You are given two integers numBottles and numExchange.

numBottles represents the number of full water bottles that you initially have. In one operation, you can perform one of the following operations:

• Drink any number of full water bottles turning them into empty bottles.
• Exchange numExchange empty bottles with one full water bottle. Then, increase numExchange by one.

Note that you cannot exchange multiple batches of empty bottles for the same value of numExchange. For example, if numBottles == 3 and numExchange == 1, you cannot exchange 3 empty water bottles for 3 full bottles.
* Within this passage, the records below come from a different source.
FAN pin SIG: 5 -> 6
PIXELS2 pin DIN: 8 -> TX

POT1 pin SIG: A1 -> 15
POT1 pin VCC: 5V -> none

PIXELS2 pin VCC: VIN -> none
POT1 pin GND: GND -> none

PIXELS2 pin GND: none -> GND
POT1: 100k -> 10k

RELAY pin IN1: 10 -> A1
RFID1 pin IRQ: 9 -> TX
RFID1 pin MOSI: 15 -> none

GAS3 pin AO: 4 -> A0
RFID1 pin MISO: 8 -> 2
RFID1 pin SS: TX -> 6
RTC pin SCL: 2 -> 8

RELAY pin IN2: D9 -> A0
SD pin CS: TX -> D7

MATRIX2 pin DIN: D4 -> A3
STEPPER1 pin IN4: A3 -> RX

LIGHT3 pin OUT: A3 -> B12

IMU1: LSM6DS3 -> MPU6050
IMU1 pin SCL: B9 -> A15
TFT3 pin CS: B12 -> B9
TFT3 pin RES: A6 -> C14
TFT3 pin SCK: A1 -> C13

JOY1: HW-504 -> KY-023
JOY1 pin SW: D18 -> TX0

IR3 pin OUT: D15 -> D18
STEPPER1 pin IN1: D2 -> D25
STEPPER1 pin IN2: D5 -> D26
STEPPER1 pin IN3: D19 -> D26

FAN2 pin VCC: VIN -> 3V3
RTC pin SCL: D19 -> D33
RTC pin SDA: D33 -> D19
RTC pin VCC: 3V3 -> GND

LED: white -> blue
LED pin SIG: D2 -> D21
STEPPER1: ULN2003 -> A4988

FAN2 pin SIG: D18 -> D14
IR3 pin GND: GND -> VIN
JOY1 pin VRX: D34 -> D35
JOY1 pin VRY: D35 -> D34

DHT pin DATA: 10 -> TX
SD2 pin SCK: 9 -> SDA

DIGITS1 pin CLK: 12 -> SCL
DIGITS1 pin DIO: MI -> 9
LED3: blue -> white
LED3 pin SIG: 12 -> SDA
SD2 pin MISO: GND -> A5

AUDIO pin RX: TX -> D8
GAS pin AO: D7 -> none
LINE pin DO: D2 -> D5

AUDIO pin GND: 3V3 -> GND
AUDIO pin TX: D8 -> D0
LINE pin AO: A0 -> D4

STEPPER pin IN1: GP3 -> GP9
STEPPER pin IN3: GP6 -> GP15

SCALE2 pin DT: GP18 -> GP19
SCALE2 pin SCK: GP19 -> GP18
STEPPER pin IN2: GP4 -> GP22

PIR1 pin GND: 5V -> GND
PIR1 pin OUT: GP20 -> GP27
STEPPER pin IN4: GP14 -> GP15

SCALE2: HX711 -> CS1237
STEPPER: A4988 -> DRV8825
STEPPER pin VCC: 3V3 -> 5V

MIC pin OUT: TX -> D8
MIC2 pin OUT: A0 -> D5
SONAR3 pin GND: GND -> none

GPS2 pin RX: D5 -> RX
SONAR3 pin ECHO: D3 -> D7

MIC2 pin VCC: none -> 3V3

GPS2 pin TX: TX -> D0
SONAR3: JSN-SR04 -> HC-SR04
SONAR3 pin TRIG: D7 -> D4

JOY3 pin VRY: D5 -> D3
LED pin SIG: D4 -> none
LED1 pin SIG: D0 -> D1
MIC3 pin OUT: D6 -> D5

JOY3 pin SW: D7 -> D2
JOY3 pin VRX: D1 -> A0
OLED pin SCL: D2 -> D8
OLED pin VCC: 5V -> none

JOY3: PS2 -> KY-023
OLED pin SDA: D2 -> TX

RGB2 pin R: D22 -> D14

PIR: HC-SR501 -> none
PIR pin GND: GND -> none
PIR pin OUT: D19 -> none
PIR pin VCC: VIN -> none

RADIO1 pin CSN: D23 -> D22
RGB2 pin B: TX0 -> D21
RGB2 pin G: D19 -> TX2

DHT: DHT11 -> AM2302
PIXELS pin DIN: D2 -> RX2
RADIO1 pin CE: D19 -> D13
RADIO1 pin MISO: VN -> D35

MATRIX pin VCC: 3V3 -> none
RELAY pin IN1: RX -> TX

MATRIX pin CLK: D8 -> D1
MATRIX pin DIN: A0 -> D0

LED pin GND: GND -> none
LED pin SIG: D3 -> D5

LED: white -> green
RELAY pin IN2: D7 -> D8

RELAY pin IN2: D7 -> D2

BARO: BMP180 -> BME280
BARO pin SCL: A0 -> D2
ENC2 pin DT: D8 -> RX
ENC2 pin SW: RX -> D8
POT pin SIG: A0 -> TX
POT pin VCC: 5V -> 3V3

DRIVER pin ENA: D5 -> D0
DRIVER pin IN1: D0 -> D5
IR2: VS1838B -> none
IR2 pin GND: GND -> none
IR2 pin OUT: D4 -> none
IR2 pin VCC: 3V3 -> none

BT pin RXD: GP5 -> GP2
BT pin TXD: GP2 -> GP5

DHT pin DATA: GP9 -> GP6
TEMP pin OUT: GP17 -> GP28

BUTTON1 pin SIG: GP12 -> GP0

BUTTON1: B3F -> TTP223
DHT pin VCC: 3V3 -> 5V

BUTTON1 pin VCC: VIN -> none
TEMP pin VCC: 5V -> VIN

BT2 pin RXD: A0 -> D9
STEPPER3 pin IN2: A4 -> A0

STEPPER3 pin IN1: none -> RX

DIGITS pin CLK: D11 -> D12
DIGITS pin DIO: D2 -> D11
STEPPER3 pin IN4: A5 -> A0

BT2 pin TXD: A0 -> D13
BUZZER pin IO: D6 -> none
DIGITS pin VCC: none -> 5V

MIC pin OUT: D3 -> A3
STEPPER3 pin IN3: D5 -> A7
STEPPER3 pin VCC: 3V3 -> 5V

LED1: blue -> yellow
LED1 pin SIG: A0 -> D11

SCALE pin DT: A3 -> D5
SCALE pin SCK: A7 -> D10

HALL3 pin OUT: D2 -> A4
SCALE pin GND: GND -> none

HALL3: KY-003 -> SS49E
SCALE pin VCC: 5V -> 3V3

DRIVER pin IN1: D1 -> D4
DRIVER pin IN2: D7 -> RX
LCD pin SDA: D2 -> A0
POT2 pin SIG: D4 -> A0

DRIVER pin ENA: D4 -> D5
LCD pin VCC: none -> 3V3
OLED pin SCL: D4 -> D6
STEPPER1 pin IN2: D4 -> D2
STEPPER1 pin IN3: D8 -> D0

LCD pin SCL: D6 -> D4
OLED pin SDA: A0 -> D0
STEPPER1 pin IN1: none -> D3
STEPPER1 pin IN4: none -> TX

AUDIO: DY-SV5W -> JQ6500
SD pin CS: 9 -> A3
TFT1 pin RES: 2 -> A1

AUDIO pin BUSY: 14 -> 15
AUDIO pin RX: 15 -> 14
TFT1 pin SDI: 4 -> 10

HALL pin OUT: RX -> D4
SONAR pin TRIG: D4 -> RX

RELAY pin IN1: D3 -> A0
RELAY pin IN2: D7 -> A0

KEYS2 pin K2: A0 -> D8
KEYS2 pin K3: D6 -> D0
Return the maximum number of water bottles you can drink.

Algorithm

The problem is similar to the previous bottle exchange scenario, but this time each exchange requires one additional bottle. By following the previous simulation method, simply increment the numExchange by one for each subsequent exchange.

Code

class Solution:
    def maxBottlesDrunk(self, numBottles: int, numExchange: int) -> int:
        ans, blank = 0, 0
        while numBottles or blank >= numExchange:
            # drink
            ans += numBottles
            blank += numBottles
            # exchange
            numBottles = 0
            while blank >= numExchange:
                numBottles += 1
                blank -= numExchange
                numExchange += 1

        return ans